Built Around the Browser, Google's Chrome OS Launches, Reinvents the Operating System

From DailyTech: A radical new day has dawned for the operating system.

Today Google finally aired its long awaited Chrome Operating System. The operating system was detailed at a press conference starting at 1 p.m. EST, and the open source code was posted online just before the start of the presentation. The new operating system brings a dramatically different look and perspective to the market and just may give Microsoft and OS X some tough competition by reinventing a tired old wheel -- the operating system -- offering the first laptop/desktop OS built around the browser and web applications.

A Google engineer set the mood for the presentation announcing in the introduction, "Chrome is the foundation of everything we’re doing here."

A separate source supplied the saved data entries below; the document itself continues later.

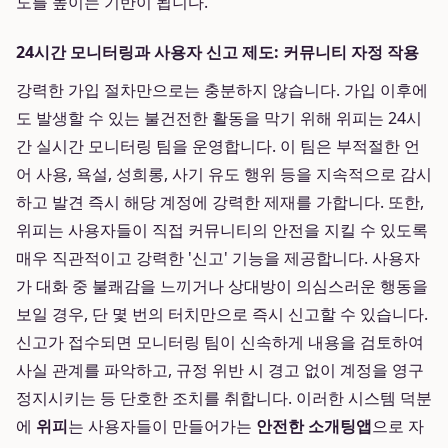
도를 높이는 기반이 됩니다.
24시간 모니터링과 사용자 신고 제도: 커뮤니티 자정 작용
강력한 가입 절차만으로는 충분하지 않습니다. 가입 이후에
도 발생할 수 있는 불건전한 활동을 막기 위해 위피는 24시
간 실시간 모니터링 팀을 운영합니다. 이 팀은 부적절한 언
어 사용, 욕설, 성희롱, 사기 유도 행위 등을 지속적으로 감시
하고 발견 즉시 해당 계정에 강력한 제재를 가합니다. 또한,
위피는 사용자들이 직접 커뮤니티의 안전을 지킬 수 있도록
매우 직관적이고 강력한 '신고' 기능을 제공합니다. 사용자
가 대화 중 불쾌감을 느끼거나 상대방이 의심스러운 행동을
보일 경우, 단 몇 번의 터치만으로 즉시 신고할 수 있습니다.
신고가 접수되면 모니터링 팀이 신속하게 내용을 검토하여
사실 관계를 파악하고, 규정 위반 시 경고 없이 계정을 영구
정지시키는 등 단호한 조치를 취합니다. 이러한 시스템 덕분
에
위피
는 사용자들이 만들어가는
안전한 소개팅앱
으로 자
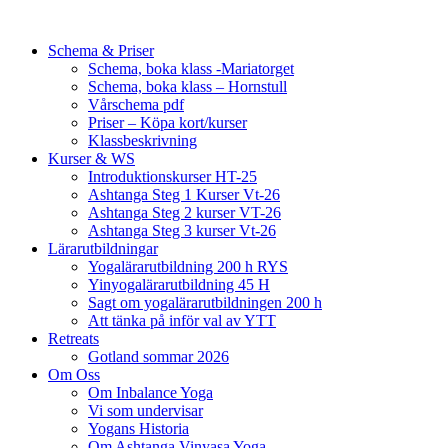
Schema & Priser
Schema, boka klass -Mariatorget
Schema, boka klass – Hornstull
Vårschema pdf
Priser – Köpa kort/kurser
Klassbeskrivning
Kurser & WS
Introduktionskurser HT-25
Ashtanga Steg 1 Kurser Vt-26
Ashtanga Steg 2 kurser VT-26
Ashtanga Steg 3 kurser Vt-26
Lärarutbildningar
Yogalärarutbildning 200 h RYS
Yinyogalärarutbildning 45 H
Sagt om yogalärarutbildningen 200 h
Att tänka på inför val av YTT
Retreats
Gotland sommar 2026
Om Oss
Om Inbalance Yoga
Vi som undervisar
Yogans Historia
Om Ashtanga Vinyasa Yoga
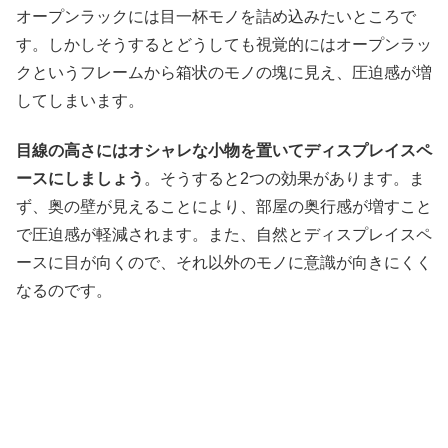
オープンラックには目一杯モノを詰め込みたいところで
す。しかしそうするとどうしても視覚的にはオープンラッ
クというフレームから箱状のモノの塊に見え、圧迫感が増
してしまいます。
目線の高さにはオシャレな小物を置いてディスプレイスペ
ースにしましょう
。そうすると2つの効果があります。ま
ず、奥の壁が見えることにより、部屋の奥行感が増すこと
で圧迫感が軽減されます。また、自然とディスプレイスペ
ースに目が向くので、それ以外のモノに意識が向きにくく
なるのです。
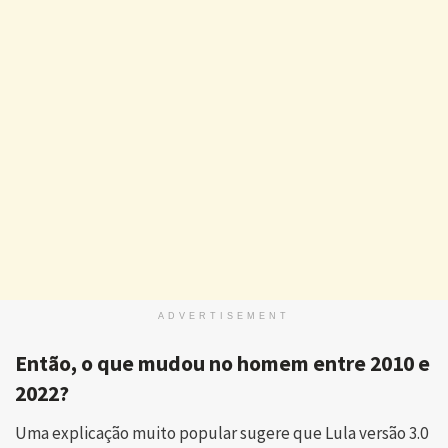
ADVERTISEMENT
Então, o que mudou no homem entre 2010 e
2022?
Uma explicação muito popular sugere que Lula versão 3.0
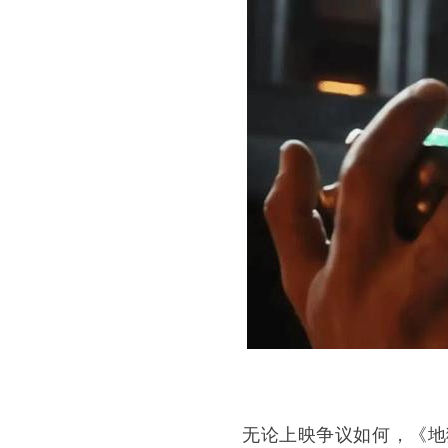
无论上映争议如何，《地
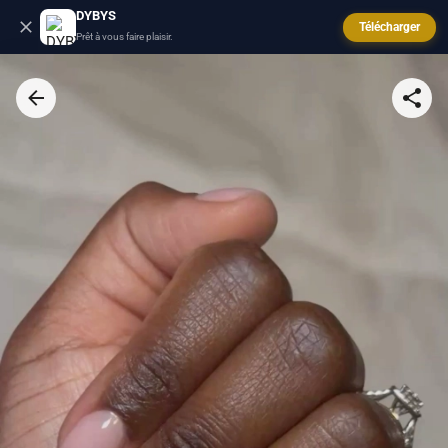
DYBYS
Télécharger
Prêt à vous faire plaisir.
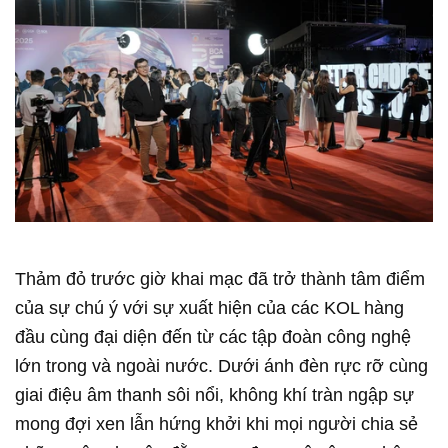
Thảm đỏ trước giờ khai mạc đã trở thành tâm điểm
của sự chú ý với sự xuất hiện của các KOL hàng
đầu cùng đại diện đến từ các tập đoàn công nghệ
lớn trong và ngoài nước. Dưới ánh đèn rực rỡ cùng
giai điệu âm thanh sôi nổi, không khí tràn ngập sự
mong đợi xen lẫn hứng khởi khi mọi người chia sẻ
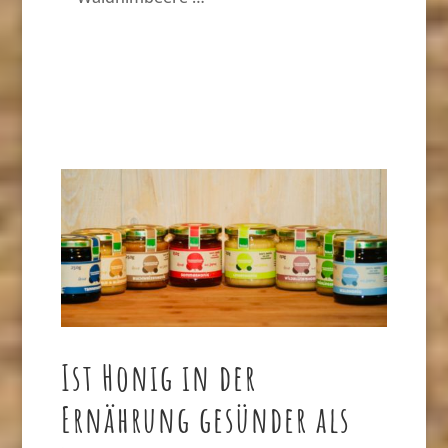
Ist Honig in der
Ernährung gesünder als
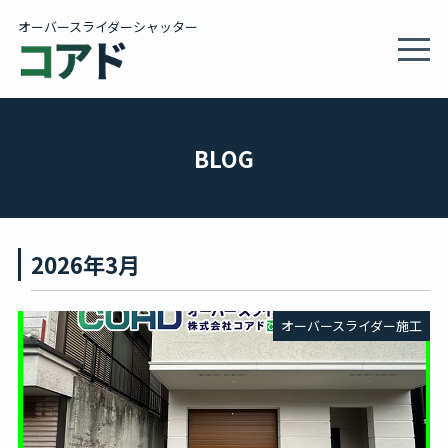
オーバースライダーシャッター
MEN
製品情報・施工事例
BLOG
施工サービス
2026年3月
会社概要
オーバースライダー施工
カタログ
BLOG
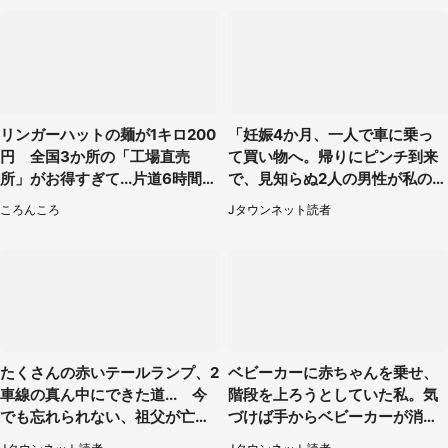
リンガーハットの麺が1キロ200
「妊娠4か月、一人で車に乗っ
円 全国3か所の「工場直売
て買い物へ。帰りにピンチ到来
所」がお得すぎて...片道6時間か
で、見知らぬ2人の男性が私の車
けて来た人も
を...」（30代女性）
ころんころ
Jタウンネット読者
たくさんの赤いテールランプ、2
ベビーカーに赤ちゃんを乗せ、
車線の真ん中にできた道... 今
階段を上ろうとしていた私。気
でも忘れられない、祖父が亡く
づけば手からベビーカーが消え
なった夜に見た光景（30代女
ていて（神奈川県・60代女性）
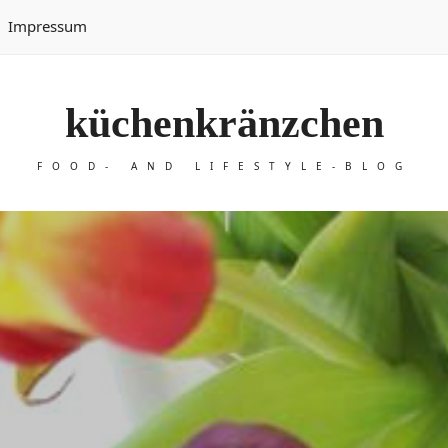
Impressum
küchenkränzchen
FOOD- AND LIFESTYLE-BLOG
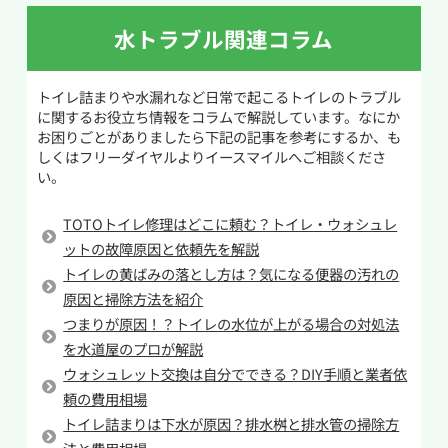
を流して改善しているか確認しましょう。
詰まりの除去を行う際には40℃~50℃ほどのお湯
水トラブル関連コラム
を便器へ注いで1時間ほど待ちます。トイレット
この方法は、お湯によってトイレットペーパーを
ペーパーや汚物のような水溶性のものであれば
ふやかし、詰まりの原因をほぐす仕組みです。さ
トイレ詰まりや水漏れなど日常で起こるトイレのトラブル
これで改善することがあります。このとき熱湯を
らに高い位置からお湯を注ぐことで水圧が加わ
に関するお役立ち情報をコラムで解説しています。なにか
使用すると陶器製の便器が割れる原因となるので
り、詰まりを押し流しやすくなります。ただし、
お困りごとがありましたら下記の記事を参考にするか、も
使用をしないでください。
固形物を落とした場合や症状が改善しない場合
しくはフリーダイヤルよりイースマイルへご相談くださ
い。
このときにより異物を溶けやすくするために重
は、無理をせず専門業者に相談することをおす
曹とお酢を用いた方法があります。重曹とお酢を
すめします。
TOTOトイレ修理はどこに頼む？トイレ・ウォシュレ
1:2の割合で便器に加え、しばらく待つと化学反
ットの故障原因と依頼先を解説
応によって二酸化炭素が発生します。この気泡に
トイレの黄ばみの落とし方は？気になる便器の汚れの
よってトイレットペーパーの繊維がほぐれやすく
原因と掃除方法を紹介
なるため、詰まりの原因がトイレットペーパーで
つまりが原因！？トイレの水位が上がる場合の対処法
ある場合に有効です。
を水道屋のプロが解説
ウォシュレット交換は自分でできる？DIY手順と業者依
詰まりの原因が流すことのできない固形物の場
頼の費用相場
合は上記の方法では解消しません。水を流すこと
トイレ詰まりは下水が原因？排水桝と排水管の掃除方
で異物が奥へと入り込み、大掛かりな工事が必要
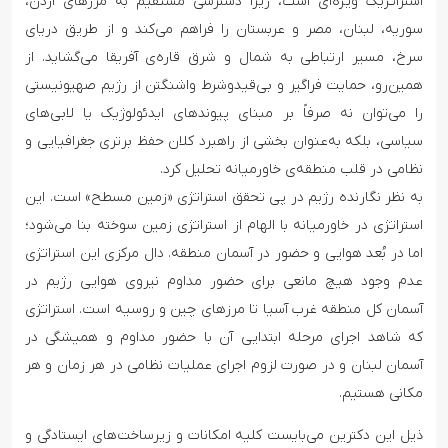
استراتژیک ویژه‌ای است، زیرا دسترسی مستقیم به مرزهای اردن،
سوریه، لبنان، مصر و عربستان را فراهم می‌کند و از طریق دریای
سرخ، مسیر ارتباطی به شمال و شرق قاره‌ی آفریقا می‌گشاید. از
همین‌رو، حمایت فراگیر و بی‌قید‌وشرط واشنگتن از رژیم صهیونیستی
را می‌توان نه صرفاً بر مبنای پیوندهای ایدئولوژیک یا لابی‌های
سیاسی، بلکه به‌عنوان بخشی از راهبرد کلان حفظ برتری جغرافیایی و
نظامی در قلب منطقه‌ی خاورمیانه تحلیل کرد.
به نظر نگارنده رژیم در پی تحقق استراتژی «زمین مسطح» است. این
استراتژی در خاورمیانه با الهام از استراتژی زمین سوخته بنا می‌شود؛
اما در بُعد هوایی و‌ حضور در آسمان منطقه. دال مرکزی این استراتژی
عدم وجود هیچ ‌مانعی برای حضور مداوم نیروی هوایی رژیم در
آسمان کل منطقه غرب آسیا تا مرزهای چین و روسیه است. استراتژی
که شاهد اجرای مرحله ابتدایی آن با حضور مداوم و همیشگی در
آسمان لبنان و در صورت لزوم اجرای عملیات نظامی در هر زمان و هر
مکانی هستیم.
ذیل این دکترین می‌بایست کلیه امکانات و زیرساخت‌های ایستادگی و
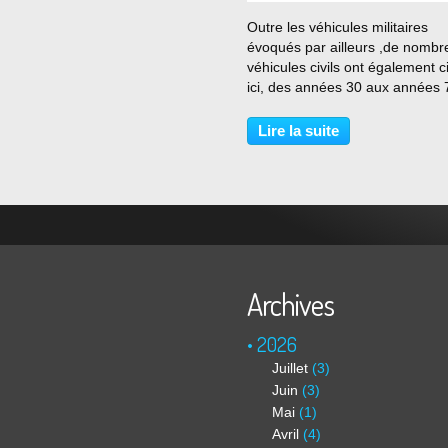
…
Outre les véhicules militaires
évoqués par ailleurs ,de nombr
véhicules civils ont également c
ici, des années 30 aux années 
certains vestiges de cet âge d'o
la production Américaine repos
Lire la suite
encore dans les ravins....Vous
connaissez...
Archives
2026
Juillet
(3)
Juin
(3)
Mai
(1)
Avril
(4)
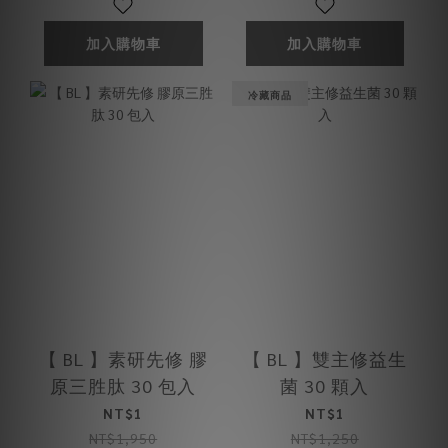
加入購物車
加入購物車
冷藏商品
【 BL 】素研先修 膠
【 BL 】雙主修益生
原三胜肽 30 包入
菌 30 顆入
NT$1
NT$1
NT$1,950
NT$1,250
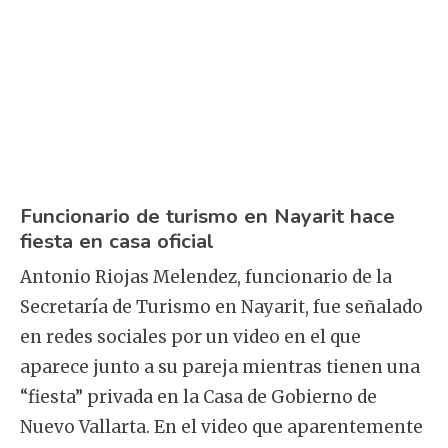
Funcionario de turismo en Nayarit hace
fiesta en casa oficial
Antonio Riojas Melendez, funcionario de la
Secretaría de Turismo en Nayarit, fue señalado
en redes sociales por un video en el que
aparece junto a su pareja mientras tienen una
“fiesta” privada en la Casa de Gobierno de
Nuevo Vallarta. En el video que aparentemente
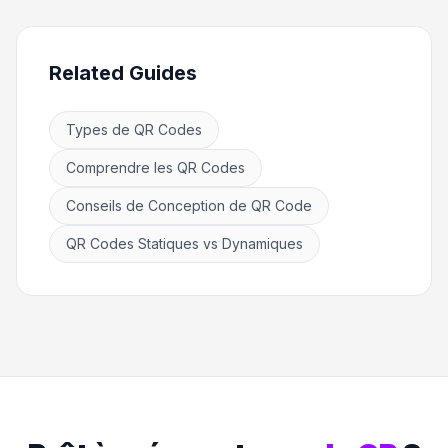
Related Guides
Types de QR Codes
Comprendre les QR Codes
Conseils de Conception de QR Code
QR Codes Statiques vs Dynamiques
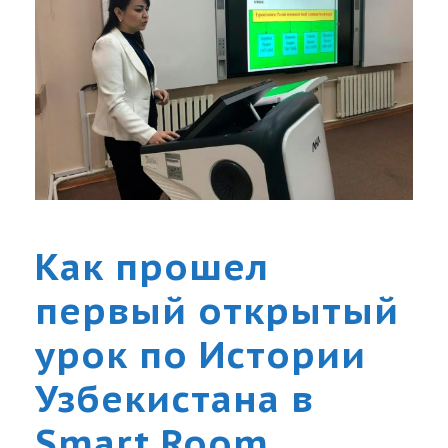
Как прошел
первый открытый
урок по Истории
Узбекистана в
Smart Room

According to Google, its Chrome browser has garnered 40 million users who use it as their primary browser. Google is already beating Microsoft's Internet Explorer 8 browser by 30 percent in Javascript speed tests, according to the company (we confirm this claim in our browser benchmark series, parts 1, 2, 3, and 4). That success, in part, inspired Google to make the jump to the OS market. With the Chrome browser coming to Linux and OS X platforms, Google thought -- why not make a full Linux distribution built around the Chrome browser and web applications?

Google's Chrome OS is indeed built entirely around the company's browser. For that reason, it naturally uses HTML 5 to provide it with rich graphical content and other advanced programming content. HTML 5 is used for graphics, video/audio playback, threading, threads, notifications, real-time communication, and storage -- all critical factors to enabling games and productivity application.